I’m not sure I understand why that’s the case, especially when the SQL module is configured with “Independent” query batching and to “Always Output Data”. In that case, each “row” of input should be guaranteed to produce one or more rows of results, and it should always be possible to maintain the linkage.

Feature suggestion: Add an option to query batching called “One-to-Many” which ensures that the linkage with upstream data will be maintained, and avoids the hack of adding a merge module after every step.

I’m pretty sure I’ve seen the same loss of linkage with the HTTP module. It’d take me a little time to work up an example, but if you’re already aware that it’s possible to lose linkage in the HTTP module, then I’d make the same feature suggestion to add a configuration option which ensures that the upstream linkage is maintained and that there’s always a one-to-many relationship.

More broadly: this seems to be a situation where n8n “silently” fails to behave the way someone - at least a non-specialist like me - would expect. I’d like to make another feature suggestion: every module should have some visual queue about whether the upstream linkage is maintained or lost. I’m not sure exactly what that would look like, but at the very least something on the module configuration screen should indicate that upstream linkage is maintained/lost.

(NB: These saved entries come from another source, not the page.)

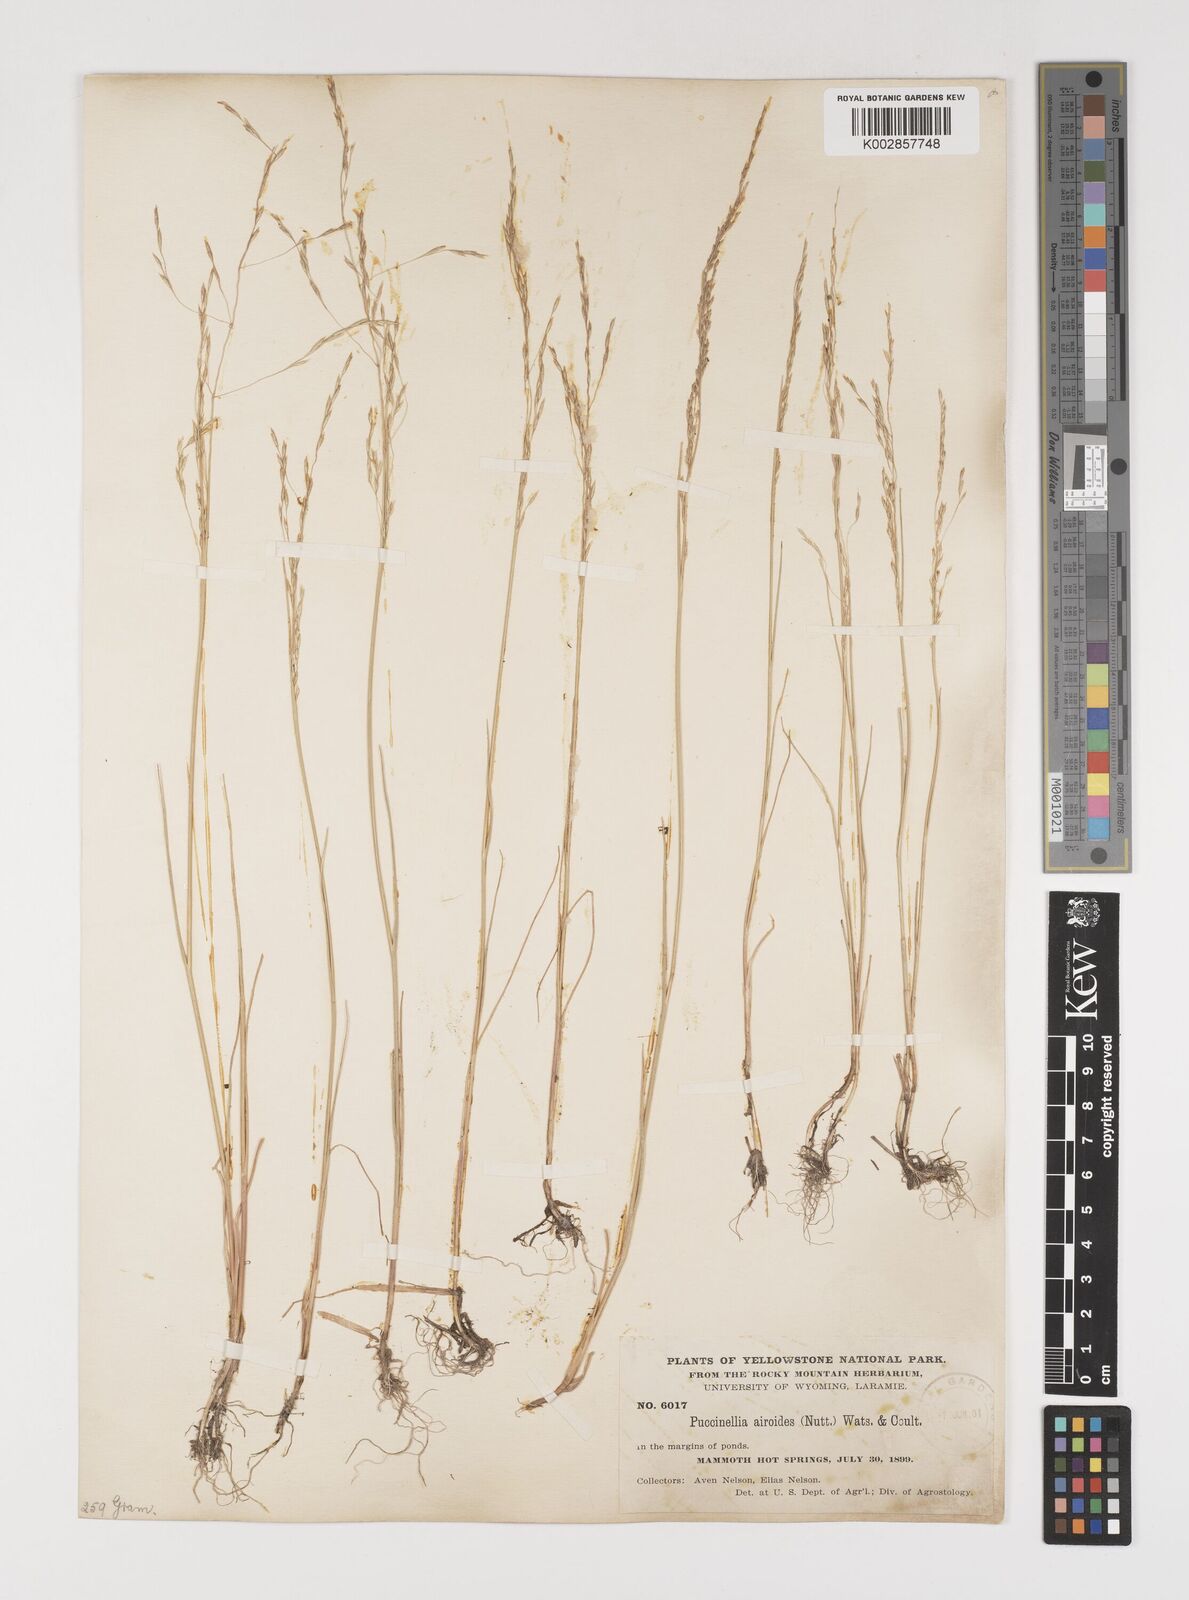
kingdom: Plantae
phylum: Tracheophyta
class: Liliopsida
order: Poales
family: Poaceae
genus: Puccinellia
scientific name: Puccinellia nuttalliana
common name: Nuttall's alkali grass
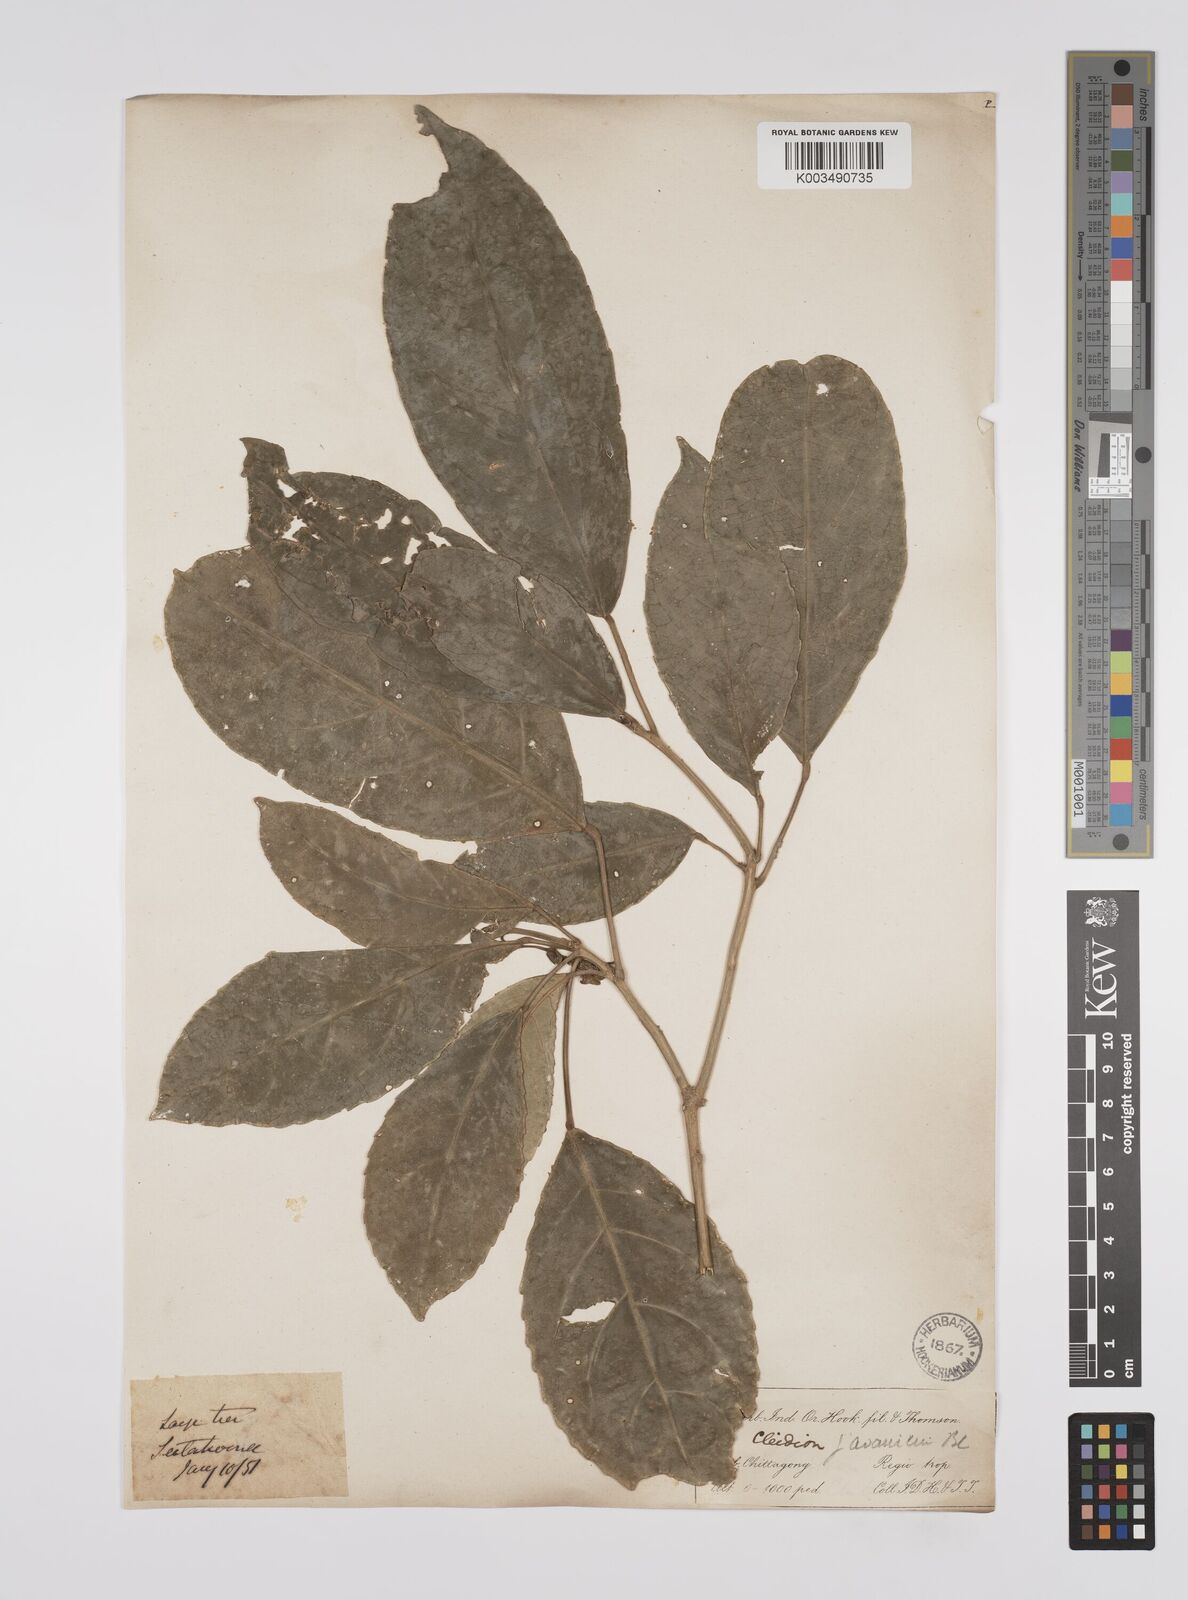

In addition, if upstream linkage is lost then the UI shouldn’t offer the upstream data as an option on the left side. That’s just setting people up for problems. And in the expressions fields, it should only offer the .all, .first, .last options, and should not offer the .item option because that won’t work as expected.

With a few UI changes like that, folks like me who are building at 2am will find it harder to think their systems are working only to discover (days weeks or months later) that the automations are misbehaving.

(I’m coming to N8N from Make. Developing in Make takes MUCH less time, because I’m rarely scratching my head trying to understand why it’s not behaving the way I expect. It almost always just works as expected. OTOH, actually running the automations in Make is a lot more expensive, which is why I’m getting up to speed on N8N.)